### WORK TO BE COMPLETED
The entries that follow should come back exactly, with no pictures among them.

Circuit design text data

■ ■ ■ ■

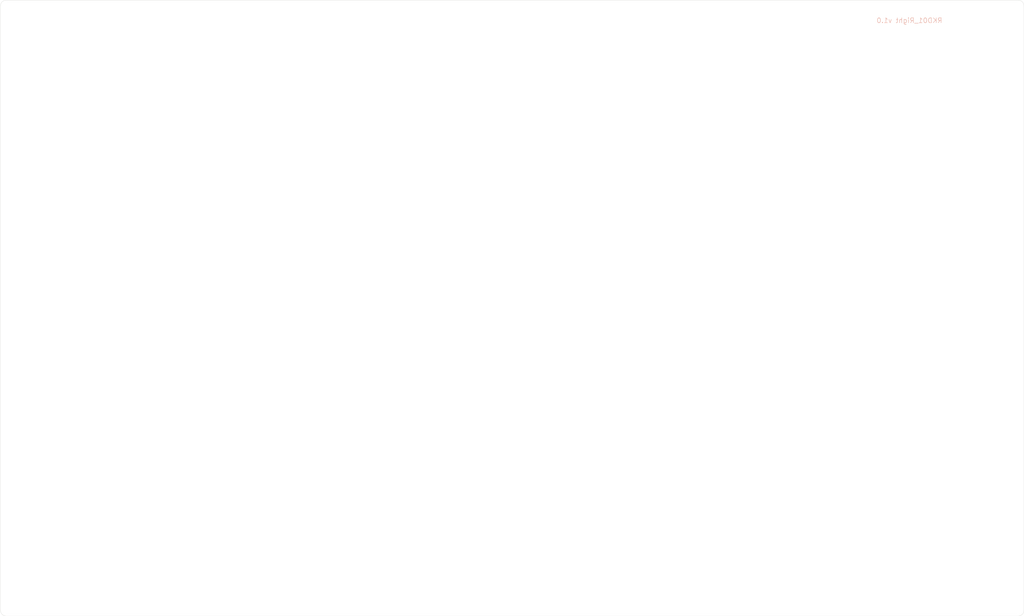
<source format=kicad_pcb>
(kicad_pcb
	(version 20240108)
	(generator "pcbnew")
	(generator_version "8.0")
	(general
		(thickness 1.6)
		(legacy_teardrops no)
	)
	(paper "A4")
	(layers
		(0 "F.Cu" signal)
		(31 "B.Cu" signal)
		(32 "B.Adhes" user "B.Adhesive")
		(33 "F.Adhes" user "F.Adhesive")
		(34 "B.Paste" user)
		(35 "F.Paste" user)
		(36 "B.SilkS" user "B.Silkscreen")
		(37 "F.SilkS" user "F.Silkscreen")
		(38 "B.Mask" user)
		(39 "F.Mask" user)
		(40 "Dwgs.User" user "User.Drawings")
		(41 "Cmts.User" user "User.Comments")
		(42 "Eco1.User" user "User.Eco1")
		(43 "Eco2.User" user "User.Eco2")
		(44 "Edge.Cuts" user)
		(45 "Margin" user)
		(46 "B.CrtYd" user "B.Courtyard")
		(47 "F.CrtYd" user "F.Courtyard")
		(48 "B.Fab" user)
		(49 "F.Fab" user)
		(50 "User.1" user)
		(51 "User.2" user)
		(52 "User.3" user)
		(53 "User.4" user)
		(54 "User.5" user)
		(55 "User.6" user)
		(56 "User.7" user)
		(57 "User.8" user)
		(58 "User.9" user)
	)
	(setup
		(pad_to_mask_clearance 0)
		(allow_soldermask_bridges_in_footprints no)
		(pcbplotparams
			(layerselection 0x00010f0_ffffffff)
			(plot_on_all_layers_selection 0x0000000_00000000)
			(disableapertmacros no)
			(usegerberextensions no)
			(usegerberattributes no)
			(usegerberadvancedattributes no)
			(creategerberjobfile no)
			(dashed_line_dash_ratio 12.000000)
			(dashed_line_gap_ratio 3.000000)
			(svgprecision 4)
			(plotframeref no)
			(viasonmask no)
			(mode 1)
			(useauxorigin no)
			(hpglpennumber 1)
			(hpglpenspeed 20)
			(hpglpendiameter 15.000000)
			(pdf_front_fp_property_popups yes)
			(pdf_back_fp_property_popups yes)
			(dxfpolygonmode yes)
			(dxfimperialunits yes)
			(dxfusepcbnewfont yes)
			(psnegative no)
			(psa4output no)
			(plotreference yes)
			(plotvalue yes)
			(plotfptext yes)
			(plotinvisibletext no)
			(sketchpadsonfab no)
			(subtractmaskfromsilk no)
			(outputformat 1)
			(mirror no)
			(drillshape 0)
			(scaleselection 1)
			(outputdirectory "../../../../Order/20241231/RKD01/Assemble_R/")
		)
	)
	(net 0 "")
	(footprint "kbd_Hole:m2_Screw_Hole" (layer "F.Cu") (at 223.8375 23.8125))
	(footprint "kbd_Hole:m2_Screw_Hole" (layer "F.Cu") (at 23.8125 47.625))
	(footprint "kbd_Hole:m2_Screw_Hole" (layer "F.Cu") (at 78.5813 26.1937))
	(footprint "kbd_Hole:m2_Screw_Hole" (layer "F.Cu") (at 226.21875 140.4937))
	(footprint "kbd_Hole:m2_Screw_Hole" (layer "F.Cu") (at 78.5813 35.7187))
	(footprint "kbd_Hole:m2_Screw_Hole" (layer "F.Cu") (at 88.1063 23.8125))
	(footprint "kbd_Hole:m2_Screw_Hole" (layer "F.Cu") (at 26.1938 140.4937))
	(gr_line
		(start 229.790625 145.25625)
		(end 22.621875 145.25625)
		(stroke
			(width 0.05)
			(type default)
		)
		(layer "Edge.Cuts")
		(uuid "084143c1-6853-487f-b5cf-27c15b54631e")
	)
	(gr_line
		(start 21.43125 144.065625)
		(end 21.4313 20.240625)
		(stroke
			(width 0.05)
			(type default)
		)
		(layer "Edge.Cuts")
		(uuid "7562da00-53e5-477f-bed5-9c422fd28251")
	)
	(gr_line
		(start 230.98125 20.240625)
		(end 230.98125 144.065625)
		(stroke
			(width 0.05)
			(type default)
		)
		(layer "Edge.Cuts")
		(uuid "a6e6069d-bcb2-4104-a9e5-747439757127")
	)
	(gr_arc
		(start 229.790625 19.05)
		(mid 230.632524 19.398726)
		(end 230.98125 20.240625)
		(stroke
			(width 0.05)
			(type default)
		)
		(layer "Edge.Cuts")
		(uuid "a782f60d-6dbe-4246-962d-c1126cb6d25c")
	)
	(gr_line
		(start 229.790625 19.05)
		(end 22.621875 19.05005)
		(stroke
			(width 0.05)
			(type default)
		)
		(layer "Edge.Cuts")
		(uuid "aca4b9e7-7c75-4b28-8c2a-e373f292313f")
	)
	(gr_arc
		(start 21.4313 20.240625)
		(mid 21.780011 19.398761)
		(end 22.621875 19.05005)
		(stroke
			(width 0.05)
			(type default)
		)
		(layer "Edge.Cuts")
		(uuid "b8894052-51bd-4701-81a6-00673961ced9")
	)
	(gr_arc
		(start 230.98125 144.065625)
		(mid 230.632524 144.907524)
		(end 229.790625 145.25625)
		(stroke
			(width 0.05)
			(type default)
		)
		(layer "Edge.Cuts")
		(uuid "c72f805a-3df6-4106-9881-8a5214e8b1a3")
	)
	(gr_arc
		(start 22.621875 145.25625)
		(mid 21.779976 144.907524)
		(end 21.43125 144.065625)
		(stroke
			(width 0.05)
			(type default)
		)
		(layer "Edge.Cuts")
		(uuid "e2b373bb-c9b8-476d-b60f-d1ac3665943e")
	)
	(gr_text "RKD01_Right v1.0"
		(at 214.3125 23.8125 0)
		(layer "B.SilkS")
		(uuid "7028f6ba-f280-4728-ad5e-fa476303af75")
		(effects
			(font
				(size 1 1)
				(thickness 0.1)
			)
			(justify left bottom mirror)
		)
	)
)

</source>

■ ■ ■ ■

### ANSWER AREA
<source format=kicad_pcb>
(kicad_pcb
	(version 20240108)
	(generator "pcbnew")
	(generator_version "8.0")
	(general
		(thickness 1.6)
		(legacy_teardrops no)
	)
	(paper "A4")
	(layers
		(0 "F.Cu" signal)
		(31 "B.Cu" signal)
		(32 "B.Adhes" user "B.Adhesive")
		(33 "F.Adhes" user "F.Adhesive")
		(34 "B.Paste" user)
		(35 "F.Paste" user)
		(36 "B.SilkS" user "B.Silkscreen")
		(37 "F.SilkS" user "F.Silkscreen")
		(38 "B.Mask" user)
		(39 "F.Mask" user)
		(40 "Dwgs.User" user "User.Drawings")
		(41 "Cmts.User" user "User.Comments")
		(42 "Eco1.User" user "User.Eco1")
		(43 "Eco2.User" user "User.Eco2")
		(44 "Edge.Cuts" user)
		(45 "Margin" user)
		(46 "B.CrtYd" user "B.Courtyard")
		(47 "F.CrtYd" user "F.Courtyard")
		(48 "B.Fab" user)
		(49 "F.Fab" user)
		(50 "User.1" user)
		(51 "User.2" user)
		(52 "User.3" user)
		(53 "User.4" user)
		(54 "User.5" user)
		(55 "User.6" user)
		(56 "User.7" user)
		(57 "User.8" user)
		(58 "User.9" user)
	)
	(setup
		(pad_to_mask_clearance 0)
		(allow_soldermask_bridges_in_footprints no)
		(pcbplotparams
			(layerselection 0x00010f0_ffffffff)
			(plot_on_all_layers_selection 0x0000000_00000000)
			(disableapertmacros no)
			(usegerberextensions no)
			(usegerberattributes no)
			(usegerberadvancedattributes no)
			(creategerberjobfile no)
			(dashed_line_dash_ratio 12.000000)
			(dashed_line_gap_ratio 3.000000)
			(svgprecision 4)
			(plotframeref no)
			(viasonmask no)
			(mode 1)
			(useauxorigin no)
			(hpglpennumber 1)
			(hpglpenspeed 20)
			(hpglpendiameter 15.000000)
			(pdf_front_fp_property_popups yes)
			(pdf_back_fp_property_popups yes)
			(dxfpolygonmode yes)
			(dxfimperialunits yes)
			(dxfusepcbnewfont yes)
			(psnegative no)
			(psa4output no)
			(plotreference yes)
			(plotvalue yes)
			(plotfptext yes)
			(plotinvisibletext no)
			(sketchpadsonfab no)
			(subtractmaskfromsilk no)
			(outputformat 1)
			(mirror no)
			(drillshape 0)
			(scaleselection 1)
			(outputdirectory "../../../../Order/20241231/RKD01/Assemble_R/")
		)
	)
	(net 0 "")
	(footprint "kbd_Hole:m2_Screw_Hole" (layer "F.Cu") (at 223.8375 23.8125))
	(footprint "kbd_Hole:m2_Screw_Hole" (layer "F.Cu") (at 23.8125 47.625))
	(footprint "kbd_Hole:m2_Screw_Hole" (layer "F.Cu") (at 78.5813 26.1937))
	(footprint "kbd_Hole:m2_Screw_Hole" (layer "F.Cu") (at 226.21875 140.4937))
	(footprint "kbd_Hole:m2_Screw_Hole" (layer "F.Cu") (at 78.5813 35.7187))
	(footprint "kbd_Hole:m2_Screw_Hole" (layer "F.Cu") (at 88.1063 23.8125))
	(footprint "kbd_Hole:m2_Screw_Hole" (layer "F.Cu") (at 26.1938 140.4937))
	(gr_line
		(start 229.790625 145.25625)
		(end 22.621875 145.25625)
		(stroke
			(width 0.05)
			(type default)
		)
		(layer "Edge.Cuts")
		(uuid "084143c1-6853-487f-b5cf-27c15b54631e")
	)
	(gr_line
		(start 21.43125 144.065625)
		(end 21.4313 20.240625)
		(stroke
			(width 0.05)
			(type default)
		)
		(layer "Edge.Cuts")
		(uuid "7562da00-53e5-477f-bed5-9c422fd28251")
	)
	(gr_line
		(start 230.98125 20.240625)
		(end 230.98125 144.065625)
		(stroke
			(width 0.05)
			(type default)
		)
		(layer "Edge.Cuts")
		(uuid "a6e6069d-bcb2-4104-a9e5-747439757127")
	)
	(gr_arc
		(start 229.790625 19.05)
		(mid 230.632524 19.398726)
		(end 230.98125 20.240625)
		(stroke
			(width 0.05)
			(type default)
		)
		(layer "Edge.Cuts")
		(uuid "a782f60d-6dbe-4246-962d-c1126cb6d25c")
	)
	(gr_line
		(start 229.790625 19.05)
		(end 22.621875 19.05005)
		(stroke
			(width 0.05)
			(type default)
		)
		(layer "Edge.Cuts")
		(uuid "aca4b9e7-7c75-4b28-8c2a-e373f292313f")
	)
	(gr_arc
		(start 21.4313 20.240625)
		(mid 21.780011 19.398761)
		(end 22.621875 19.05005)
		(stroke
			(width 0.05)
			(type default)
		)
		(layer "Edge.Cuts")
		(uuid "b8894052-51bd-4701-81a6-00673961ced9")
	)
	(gr_arc
		(start 230.98125 144.065625)
		(mid 230.632524 144.907524)
		(end 229.790625 145.25625)
		(stroke
			(width 0.05)
			(type default)
		)
		(layer "Edge.Cuts")
		(uuid "c72f805a-3df6-4106-9881-8a5214e8b1a3")
	)
	(gr_arc
		(start 22.621875 145.25625)
		(mid 21.779976 144.907524)
		(end 21.43125 144.065625)
		(stroke
			(width 0.05)
			(type default)
		)
		(layer "Edge.Cuts")
		(uuid "e2b373bb-c9b8-476d-b60f-d1ac3665943e")
	)
	(gr_text "RKD01_Right v1.0"
		(at 214.3125 23.8125 0)
		(layer "B.SilkS")
		(uuid "7028f6ba-f280-4728-ad5e-fa476303af75")
		(effects
			(font
				(size 1 1)
				(thickness 0.1)
			)
			(justify left bottom mirror)
		)
	)
)

</source>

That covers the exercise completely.